◆ Instructions to follow:
Every line below that holds the string "input" must be copied.

◆ Material supplied:
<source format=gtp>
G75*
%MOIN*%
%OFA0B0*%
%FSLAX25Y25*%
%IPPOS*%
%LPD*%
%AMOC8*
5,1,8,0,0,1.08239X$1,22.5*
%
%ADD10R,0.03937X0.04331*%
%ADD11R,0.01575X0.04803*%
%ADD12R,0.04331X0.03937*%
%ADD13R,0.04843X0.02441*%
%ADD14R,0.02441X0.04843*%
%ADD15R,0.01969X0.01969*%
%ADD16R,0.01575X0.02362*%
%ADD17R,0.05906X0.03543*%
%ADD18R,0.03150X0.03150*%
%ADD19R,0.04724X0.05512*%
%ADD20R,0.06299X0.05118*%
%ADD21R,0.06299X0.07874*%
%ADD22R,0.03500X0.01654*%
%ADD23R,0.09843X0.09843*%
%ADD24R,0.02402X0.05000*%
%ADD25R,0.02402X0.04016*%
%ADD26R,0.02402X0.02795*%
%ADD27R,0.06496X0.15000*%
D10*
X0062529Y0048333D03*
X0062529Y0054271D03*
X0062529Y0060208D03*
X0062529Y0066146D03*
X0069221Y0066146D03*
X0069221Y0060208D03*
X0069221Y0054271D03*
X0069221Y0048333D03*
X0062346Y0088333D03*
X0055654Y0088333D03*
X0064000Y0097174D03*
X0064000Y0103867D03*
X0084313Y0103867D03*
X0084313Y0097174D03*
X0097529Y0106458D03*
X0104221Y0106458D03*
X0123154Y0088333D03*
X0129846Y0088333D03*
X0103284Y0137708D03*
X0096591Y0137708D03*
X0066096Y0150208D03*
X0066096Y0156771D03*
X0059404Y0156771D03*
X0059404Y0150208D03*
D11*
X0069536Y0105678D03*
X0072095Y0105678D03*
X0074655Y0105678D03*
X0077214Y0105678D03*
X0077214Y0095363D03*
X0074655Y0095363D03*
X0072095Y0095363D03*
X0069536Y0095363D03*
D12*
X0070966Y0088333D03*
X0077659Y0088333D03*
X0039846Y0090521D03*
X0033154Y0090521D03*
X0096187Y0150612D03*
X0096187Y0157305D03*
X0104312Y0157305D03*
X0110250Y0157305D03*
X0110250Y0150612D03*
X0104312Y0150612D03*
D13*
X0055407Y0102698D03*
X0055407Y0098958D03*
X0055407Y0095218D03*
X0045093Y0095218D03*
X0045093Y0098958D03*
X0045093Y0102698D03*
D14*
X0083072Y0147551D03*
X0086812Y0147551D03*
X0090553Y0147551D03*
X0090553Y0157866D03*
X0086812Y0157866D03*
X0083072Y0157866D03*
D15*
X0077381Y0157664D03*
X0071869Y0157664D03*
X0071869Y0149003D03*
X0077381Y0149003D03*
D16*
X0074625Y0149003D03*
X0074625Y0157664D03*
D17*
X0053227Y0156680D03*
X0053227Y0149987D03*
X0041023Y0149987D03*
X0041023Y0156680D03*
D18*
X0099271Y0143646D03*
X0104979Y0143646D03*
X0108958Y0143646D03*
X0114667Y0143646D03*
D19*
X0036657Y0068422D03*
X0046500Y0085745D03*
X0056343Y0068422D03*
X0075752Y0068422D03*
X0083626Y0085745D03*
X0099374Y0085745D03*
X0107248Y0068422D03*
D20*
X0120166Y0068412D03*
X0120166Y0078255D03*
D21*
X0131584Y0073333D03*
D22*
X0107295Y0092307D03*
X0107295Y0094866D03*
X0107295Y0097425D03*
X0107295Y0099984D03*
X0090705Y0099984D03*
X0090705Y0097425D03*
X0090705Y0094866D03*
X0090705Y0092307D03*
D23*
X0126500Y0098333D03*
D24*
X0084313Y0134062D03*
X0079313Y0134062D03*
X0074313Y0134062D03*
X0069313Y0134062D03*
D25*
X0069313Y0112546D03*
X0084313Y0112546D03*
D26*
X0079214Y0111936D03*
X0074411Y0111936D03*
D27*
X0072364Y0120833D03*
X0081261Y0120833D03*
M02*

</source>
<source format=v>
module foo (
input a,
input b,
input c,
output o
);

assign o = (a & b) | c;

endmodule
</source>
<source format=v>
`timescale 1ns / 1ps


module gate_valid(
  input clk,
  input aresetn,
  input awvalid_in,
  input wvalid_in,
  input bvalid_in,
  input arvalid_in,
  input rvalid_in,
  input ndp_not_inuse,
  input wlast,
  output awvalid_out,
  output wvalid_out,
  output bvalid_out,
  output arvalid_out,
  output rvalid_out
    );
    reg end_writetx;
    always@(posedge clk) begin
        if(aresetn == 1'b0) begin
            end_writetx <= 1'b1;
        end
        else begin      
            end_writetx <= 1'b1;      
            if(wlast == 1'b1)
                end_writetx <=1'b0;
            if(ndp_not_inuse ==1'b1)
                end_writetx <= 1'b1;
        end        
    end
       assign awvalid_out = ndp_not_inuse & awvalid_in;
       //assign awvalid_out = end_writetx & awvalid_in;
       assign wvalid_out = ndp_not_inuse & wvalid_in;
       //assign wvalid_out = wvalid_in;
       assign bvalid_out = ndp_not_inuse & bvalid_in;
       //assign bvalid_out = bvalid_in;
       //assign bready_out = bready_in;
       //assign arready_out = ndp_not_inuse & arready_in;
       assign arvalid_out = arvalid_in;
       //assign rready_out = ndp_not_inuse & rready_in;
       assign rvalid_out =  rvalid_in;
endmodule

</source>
...
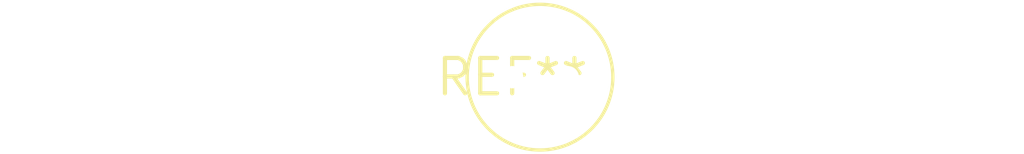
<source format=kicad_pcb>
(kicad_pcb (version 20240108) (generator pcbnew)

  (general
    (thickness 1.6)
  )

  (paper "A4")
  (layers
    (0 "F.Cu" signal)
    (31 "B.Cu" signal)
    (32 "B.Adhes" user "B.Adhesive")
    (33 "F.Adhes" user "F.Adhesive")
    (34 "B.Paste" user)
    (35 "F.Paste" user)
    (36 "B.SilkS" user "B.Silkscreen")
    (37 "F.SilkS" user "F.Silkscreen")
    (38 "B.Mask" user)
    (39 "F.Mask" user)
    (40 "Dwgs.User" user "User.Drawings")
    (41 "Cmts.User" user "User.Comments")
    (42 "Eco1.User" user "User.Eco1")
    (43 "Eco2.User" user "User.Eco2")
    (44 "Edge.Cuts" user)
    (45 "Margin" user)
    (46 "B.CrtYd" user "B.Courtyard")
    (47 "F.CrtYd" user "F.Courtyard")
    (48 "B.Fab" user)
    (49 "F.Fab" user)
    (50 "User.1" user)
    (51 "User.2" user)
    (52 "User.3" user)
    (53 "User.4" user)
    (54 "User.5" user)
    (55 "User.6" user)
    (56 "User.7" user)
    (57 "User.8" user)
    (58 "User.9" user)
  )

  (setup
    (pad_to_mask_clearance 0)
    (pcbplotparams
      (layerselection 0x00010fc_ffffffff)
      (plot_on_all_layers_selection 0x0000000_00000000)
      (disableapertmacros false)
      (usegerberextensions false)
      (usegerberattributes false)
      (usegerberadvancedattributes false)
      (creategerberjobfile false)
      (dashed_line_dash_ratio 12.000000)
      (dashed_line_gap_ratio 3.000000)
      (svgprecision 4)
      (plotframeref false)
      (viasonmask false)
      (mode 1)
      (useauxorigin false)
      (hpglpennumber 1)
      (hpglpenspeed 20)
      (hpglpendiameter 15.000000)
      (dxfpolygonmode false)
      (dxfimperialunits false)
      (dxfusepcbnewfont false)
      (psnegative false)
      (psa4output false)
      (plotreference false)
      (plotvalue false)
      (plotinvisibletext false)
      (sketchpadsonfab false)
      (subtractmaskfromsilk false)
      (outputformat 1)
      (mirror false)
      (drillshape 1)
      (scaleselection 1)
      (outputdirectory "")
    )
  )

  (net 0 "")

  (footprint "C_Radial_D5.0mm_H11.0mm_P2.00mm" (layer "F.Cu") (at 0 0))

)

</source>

◆ Output:
input a,
input b,
input c,
  input clk,
  input aresetn,
  input awvalid_in,
  input wvalid_in,
  input bvalid_in,
  input arvalid_in,
  input rvalid_in,
  input ndp_not_inuse,
  input wlast,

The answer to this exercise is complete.